_QUESTIONS TO ANSWER_
A) In the earnings call transcript, what were the company's gross margins in Q2 2022?
B) Quote the earnings call transcript word for word, starting at the words "Looking ahead to" and ending after "the previous quarter.".

[PASSAGE FOR REVIEW]

In addition, during the course of this call, there may also be references to certain non-GAAP financial measures, including references to adjusted EBITDA, which do not have any standard meaning under GAAP and, therefore, may not be comparable to similar measures presented by the company. For more information about both forward-looking information and non-GAAP financial measures, including a reconciliation of adjusted EBITDA to the most directly comparable GAAP measure, please refer to the company’s quarterly report on Form 10-Q, including management’s discussion and analysis available on the SEC’s website and SEDAR.

I would like to remind everyone that this call is being recorded today, Monday, August 15, 2022.

Now I would like to introduce Mr. Troy Datcher, the Chief Executive Officer of The Parent Company. Please go ahead, Mr. Datcher.

Troy Datcher

Thank you, and thanks, everyone, for joining us. During today’s call, I’ll provide an update on how we’re executing on our goals for 2022 and the success we’re having, thanks to our efforts to refocus the business. Then I’ll turn the call over to our newly appointed Executive Vice President of Operations & Wholesale, Roz Lipsey, who will provide an overview of the operational optimization that is occurring at the company. Following Roz, our Chief Financial Officer, Mike Batesole, will review our Q2 2022 financial results in more detail. Then we’ll open the call for questions.

Our entire organization is focused on implementing the strategic initiatives we put into place at the beginning of the year, profitability and drive value from our portfolio of high-quality assets.

Now here’s the good news. We’re seeing initial signs of success from our efforts with 69% of our revenue coming from our omnichannel retail business in Q2 of 2022 compared to only 22% in Q2 of 2021. As a result of this shift to high-quality revenue, our gross margins improved to a solid 24% in Q2 2022 compared to only 9% in Q2 of 2021. As anticipated, our top line revenue has been impacted by the shift as we rationalize operations and move away from high volume, but low quality, bulk wholesale business.

Looking ahead to future profitability improvements, we expect to continue to increase the percentage of first-party brands available at our own stores. I’m pleased with the progress we’re making here as our first-party brands account for 29% of sales in the second quarter, up from 26% in the previous quarter.

[/PASSAGE FOR REVIEW]
[RAW DATA]

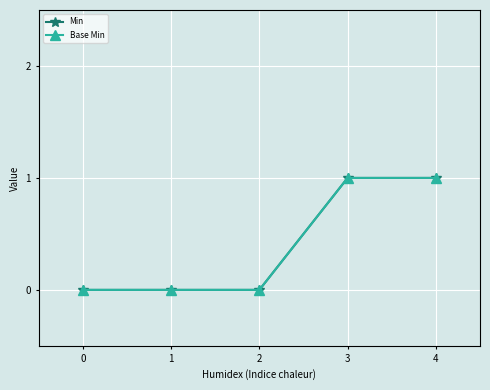

True or false: Base Min and Min cross at least once.

False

[/RAW DATA]

_ANSWERS IN ORDER_
A) 24%

B)
Looking ahead to future profitability improvements, we expect to continue to increase the percentage of first-party brands available at our own stores. I’m pleased with the progress we’re making here as our first-party brands account for 29% of sales in the second quarter, up from 26% in the previous quarter.